Victims would receive automated phone calls allegedly from the Ministry of Health. PHOTO ILLUSTRATION: ST FILE

SINGAPORE - At least 231 victims have lost a minimum of $25 million to scams involving the impersonation of Chinese law enforcement officials since January, the police said on Friday (June 10).

In an advisory warning the public about the scams, they said victims would receive automated phone calls allegedly from the Ministry of Health. When they heeded the instruction to make further contact, the call would be directed to scammers claiming to be police officers from China.

The scammers would then tell the victims they were purportedly being investigated for money laundering, among other offences, and that there could have been misuse of their identities, leading to the victims being involved in the activities of a transnational crime ring.

The scammers would ask for the victims' particulars or online banking credentials to facilitate money transfers overseas as part of the investigation into the alleged offence, under the guise of helping the victims to clear their names.

In some cases, the victims were instructed to open local bank accounts to carry out money transfers.

The victims would discover they had been scammed only when they did not get back the money that had been transferred, or when there were unauthorised transactions made from their bank accounts.

The police advised members of the public to beware of calls with the "+" prefix, especially if they are not expecting an international call.

They should also not share their personal information, such as bank account log-in details and one-time passwords, with anyone.

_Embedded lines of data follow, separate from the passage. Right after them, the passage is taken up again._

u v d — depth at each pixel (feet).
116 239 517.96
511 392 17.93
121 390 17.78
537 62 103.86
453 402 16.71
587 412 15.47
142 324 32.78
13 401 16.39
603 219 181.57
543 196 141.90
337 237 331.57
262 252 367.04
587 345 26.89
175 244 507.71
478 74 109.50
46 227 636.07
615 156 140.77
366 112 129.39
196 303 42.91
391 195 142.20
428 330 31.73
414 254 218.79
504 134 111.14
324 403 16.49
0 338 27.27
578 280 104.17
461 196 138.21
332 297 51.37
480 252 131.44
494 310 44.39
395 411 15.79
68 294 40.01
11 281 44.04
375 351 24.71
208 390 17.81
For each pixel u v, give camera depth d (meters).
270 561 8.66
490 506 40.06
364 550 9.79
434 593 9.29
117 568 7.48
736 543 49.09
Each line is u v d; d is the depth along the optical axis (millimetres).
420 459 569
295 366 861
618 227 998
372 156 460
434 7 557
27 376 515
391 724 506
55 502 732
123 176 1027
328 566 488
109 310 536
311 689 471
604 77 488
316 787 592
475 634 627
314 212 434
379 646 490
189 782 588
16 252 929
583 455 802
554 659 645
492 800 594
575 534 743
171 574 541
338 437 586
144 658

The police said government agencies will not ask for payment through unofficial platforms like a telephone call or social messaging platforms, nor ask for personal banking information.

They also urged the public to verify the authenticity of the information with the official website or sources, and call a trusted friend or relative before acting.

Any fraudulent transactions should reported to the bank immediately, they added.

The police said those with information related to such scams can call the police hotline on 1800-255-0000 or submit it online at their website.